__INSTRUCTION__. Set the data down again, exactly as it appears below.

__MATERIAL FOR THE TASK__.
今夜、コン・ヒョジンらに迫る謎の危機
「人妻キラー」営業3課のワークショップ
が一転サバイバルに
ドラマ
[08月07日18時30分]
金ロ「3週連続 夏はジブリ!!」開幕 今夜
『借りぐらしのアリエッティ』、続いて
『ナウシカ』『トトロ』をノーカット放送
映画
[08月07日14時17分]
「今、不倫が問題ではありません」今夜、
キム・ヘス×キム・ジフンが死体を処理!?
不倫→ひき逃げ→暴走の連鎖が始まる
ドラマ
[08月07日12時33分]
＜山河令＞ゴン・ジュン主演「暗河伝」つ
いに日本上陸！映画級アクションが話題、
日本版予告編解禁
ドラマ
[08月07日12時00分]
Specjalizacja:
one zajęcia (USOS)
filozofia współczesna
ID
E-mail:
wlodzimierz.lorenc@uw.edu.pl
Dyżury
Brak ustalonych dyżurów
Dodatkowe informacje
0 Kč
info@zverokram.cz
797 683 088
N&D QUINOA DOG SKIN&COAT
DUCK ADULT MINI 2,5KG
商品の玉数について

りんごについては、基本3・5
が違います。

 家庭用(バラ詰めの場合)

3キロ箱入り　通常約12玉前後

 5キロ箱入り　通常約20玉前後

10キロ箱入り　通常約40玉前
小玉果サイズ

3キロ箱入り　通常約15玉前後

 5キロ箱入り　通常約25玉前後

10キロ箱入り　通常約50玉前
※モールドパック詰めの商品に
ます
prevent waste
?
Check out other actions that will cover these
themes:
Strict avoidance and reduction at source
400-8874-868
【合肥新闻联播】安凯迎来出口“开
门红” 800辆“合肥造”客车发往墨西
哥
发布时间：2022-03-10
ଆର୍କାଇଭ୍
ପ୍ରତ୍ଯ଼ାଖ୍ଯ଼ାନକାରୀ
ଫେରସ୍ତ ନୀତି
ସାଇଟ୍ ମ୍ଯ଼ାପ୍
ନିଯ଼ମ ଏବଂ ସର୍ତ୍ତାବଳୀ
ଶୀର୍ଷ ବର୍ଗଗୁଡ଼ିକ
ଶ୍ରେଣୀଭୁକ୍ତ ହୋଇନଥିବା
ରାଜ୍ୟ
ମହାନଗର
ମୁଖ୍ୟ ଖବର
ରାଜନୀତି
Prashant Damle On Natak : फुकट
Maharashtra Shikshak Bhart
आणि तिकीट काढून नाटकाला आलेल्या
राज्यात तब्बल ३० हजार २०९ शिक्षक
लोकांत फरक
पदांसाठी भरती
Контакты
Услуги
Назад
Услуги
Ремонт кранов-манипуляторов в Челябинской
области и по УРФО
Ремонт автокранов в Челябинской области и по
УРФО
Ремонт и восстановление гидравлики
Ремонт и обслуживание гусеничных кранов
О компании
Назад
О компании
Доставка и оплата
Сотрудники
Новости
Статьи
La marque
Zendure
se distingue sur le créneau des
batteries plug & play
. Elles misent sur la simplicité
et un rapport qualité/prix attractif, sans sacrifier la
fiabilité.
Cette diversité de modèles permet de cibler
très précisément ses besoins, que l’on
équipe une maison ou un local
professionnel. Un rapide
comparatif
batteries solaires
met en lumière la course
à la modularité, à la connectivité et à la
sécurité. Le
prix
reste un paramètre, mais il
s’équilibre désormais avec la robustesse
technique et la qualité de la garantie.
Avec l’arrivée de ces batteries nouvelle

__EXERCISE OUTPUT__.
今夜、コン・ヒョジンらに迫る謎の危機
「人妻キラー」営業3課のワークショップ
が一転サバイバルに
ドラマ
[08月07日18時30分]
金ロ「3週連続 夏はジブリ!!」開幕 今夜
『借りぐらしのアリエッティ』、続いて
『ナウシカ』『トトロ』をノーカット放送
映画
[08月07日14時17分]
「今、不倫が問題ではありません」今夜、
キム・ヘス×キム・ジフンが死体を処理!?
不倫→ひき逃げ→暴走の連鎖が始まる
ドラマ
[08月07日12時33分]
＜山河令＞ゴン・ジュン主演「暗河伝」つ
いに日本上陸！映画級アクションが話題、
日本版予告編解禁
ドラマ
[08月07日12時00分]
Specjalizacja:
one zajęcia (USOS)
filozofia współczesna
ID
E-mail:
wlodzimierz.lorenc@uw.edu.pl
Dyżury
Brak ustalonych dyżurów
Dodatkowe informacje
0 Kč
info@zverokram.cz
797 683 088
N&D QUINOA DOG SKIN&COAT
DUCK ADULT MINI 2,5KG
商品の玉数について

りんごについては、基本3・5
が違います。

 家庭用(バラ詰めの場合)

3キロ箱入り　通常約12玉前後

 5キロ箱入り　通常約20玉前後

10キロ箱入り　通常約40玉前
小玉果サイズ

3キロ箱入り　通常約15玉前後

 5キロ箱入り　通常約25玉前後

10キロ箱入り　通常約50玉前
※モールドパック詰めの商品に
ます
prevent waste
?
Check out other actions that will cover these
themes:
Strict avoidance and reduction at source
400-8874-868
【合肥新闻联播】安凯迎来出口“开
门红” 800辆“合肥造”客车发往墨西
哥
发布时间：2022-03-10
ଆର୍କାଇଭ୍
ପ୍ରତ୍ଯ଼ାଖ୍ଯ଼ାନକାରୀ
ଫେରସ୍ତ ନୀତି
ସାଇଟ୍ ମ୍ଯ଼ାପ୍
ନିଯ଼ମ ଏବଂ ସର୍ତ୍ତାବଳୀ
ଶୀର୍ଷ ବର୍ଗଗୁଡ଼ିକ
ଶ୍ରେଣୀଭୁକ୍ତ ହୋଇନଥିବା
ରାଜ୍ୟ
ମହାନଗର
ମୁଖ୍ୟ ଖବର
ରାଜନୀତି
Prashant Damle On Natak : फुकट
Maharashtra Shikshak Bhart
आणि तिकीट काढून नाटकाला आलेल्या
राज्यात तब्बल ३० हजार २०९ शिक्षक
लोकांत फरक
पदांसाठी भरती
Контакты
Услуги
Назад
Услуги
Ремонт кранов-манипуляторов в Челябинской
области и по УРФО
Ремонт автокранов в Челябинской области и по
УРФО
Ремонт и восстановление гидравлики
Ремонт и обслуживание гусеничных кранов
О компании
Назад
О компании
Доставка и оплата
Сотрудники
Новости
Статьи
La marque
Zendure
se distingue sur le créneau des
batteries plug & play
. Elles misent sur la simplicité
et un rapport qualité/prix attractif, sans sacrifier la
fiabilité.
Cette diversité de modèles permet de cibler
très précisément ses besoins, que l’on
équipe une maison ou un local
professionnel. Un rapide
comparatif
batteries solaires
met en lumière la course
à la modularité, à la connectivité et à la
sécurité. Le
prix
reste un paramètre, mais il
s’équilibre désormais avec la robustesse
technique et la qualité de la garantie.
Avec l’arrivée de ces batteries nouvelle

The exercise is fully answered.